Study material -
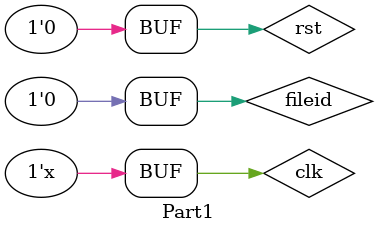
<source format=v>
`timescale 1ns / 1ps


module Part1;

	// Inputs
	reg clk;
	reg rst;
	reg fileid;

	// Outputs
	wire [31:0] PCOUT;
	wire [31:0] branchAdd;
	wire [31:0] PCSrc_mux;
	wire [31:0] INST;
	wire [3:0] aluop_ID_EXE;
	wire [31:0] rdata1;
	wire [31:0] rdata2;
	wire [31:0] rdata1_ID_EXE;
	wire [31:0] rdata2_ID_EXE;
	wire [31:0] imm_ID_EXE;
	wire [31:0] ALUSrc_mux;
	wire [31:0] rdata2_EXE_MEM;
	wire alusrc_ID_EXE;
	wire [31:0] aluout;
	wire [31:0] aluout_EXE_MEM;
	wire [31:0] dm_out;
	wire [4:0] waddr_ID_EXE;
	wire [4:0] waddr_EXE_MEM;
	wire [4:0] waddr_MEM_WB;
	wire [31:0] memtoReg_mux;

	// Instantiate the Unit Under Test (UUT)
	pipelined_regfile_4stage uut (
		.clk(clk), 
		.rst(rst), 
		.fileid(fileid), 
		.PCOUT(PCOUT), 
		.branchAdd(branchAdd), 
		.PCSrc_mux(PCSrc_mux), 
		.INST(INST), 
		.aluop_ID_EXE(aluop_ID_EXE), 
		.rdata1(rdata1), 
		.rdata2(rdata2), 
		.rdata1_ID_EXE(rdata1_ID_EXE), 
		.rdata2_ID_EXE(rdata2_ID_EXE), 
		.imm_ID_EXE(imm_ID_EXE), 
		.ALUSrc_mux(ALUSrc_mux), 
		.rdata2_EXE_MEM(rdata2_EXE_MEM), 
		.alusrc_ID_EXE(alusrc_ID_EXE), 
		.aluout(aluout), 
		.aluout_EXE_MEM(aluout_EXE_MEM), 
		.dm_out(dm_out), 
		.waddr_ID_EXE(waddr_ID_EXE), 
		.waddr_EXE_MEM(waddr_EXE_MEM), 
		.waddr_MEM_WB(waddr_MEM_WB), 
		.memtoReg_mux(memtoReg_mux)
	);

always #15 clk = ~clk;
	initial begin
		// Initialize Inputs
		clk = 0;
		rst = 0;
		fileid = 0;


		// Wait 100 ns for global reset to finish
		#100;
        
		// Add stimulus here
#25 rst =1;
#25 rst=0;

	end
      
endmodule


</source>
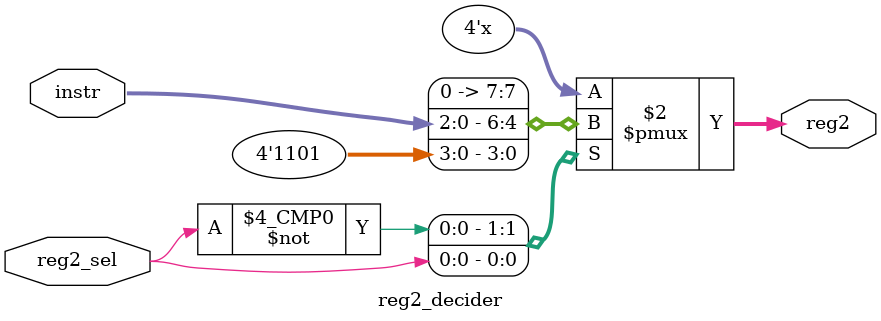
<source format=sv>
module reg2_decider (
    input logic [8:0] instr,
    input logic reg2_sel,
    output logic [3:0] reg2
);

  always_comb begin
    case (reg2_sel)
      1'b0: begin  // instruction-encoded, as normal
        reg2 = {1'b0, instr[2:0]};
      end
      1'b1: begin  // force frame base, for sti
        reg2 = 4'hd;
      end
      default: begin  // bad state
        reg2 = {1'b0, instr[2:0]};
      end
    endcase
  end

endmodule


</source>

Exercise goal - Print again, exactly, the lines of the records above from the first line through the line with "wire [31:0] rdata1_ID_EXE;". No pictures.

The completed task -
<source format=v>
`timescale 1ns / 1ps


module Part1;

	// Inputs
	reg clk;
	reg rst;
	reg fileid;

	// Outputs
	wire [31:0] PCOUT;
	wire [31:0] branchAdd;
	wire [31:0] PCSrc_mux;
	wire [31:0] INST;
	wire [3:0] aluop_ID_EXE;
	wire [31:0] rdata1;
	wire [31:0] rdata2;
	wire [31:0] rdata1_ID_EXE;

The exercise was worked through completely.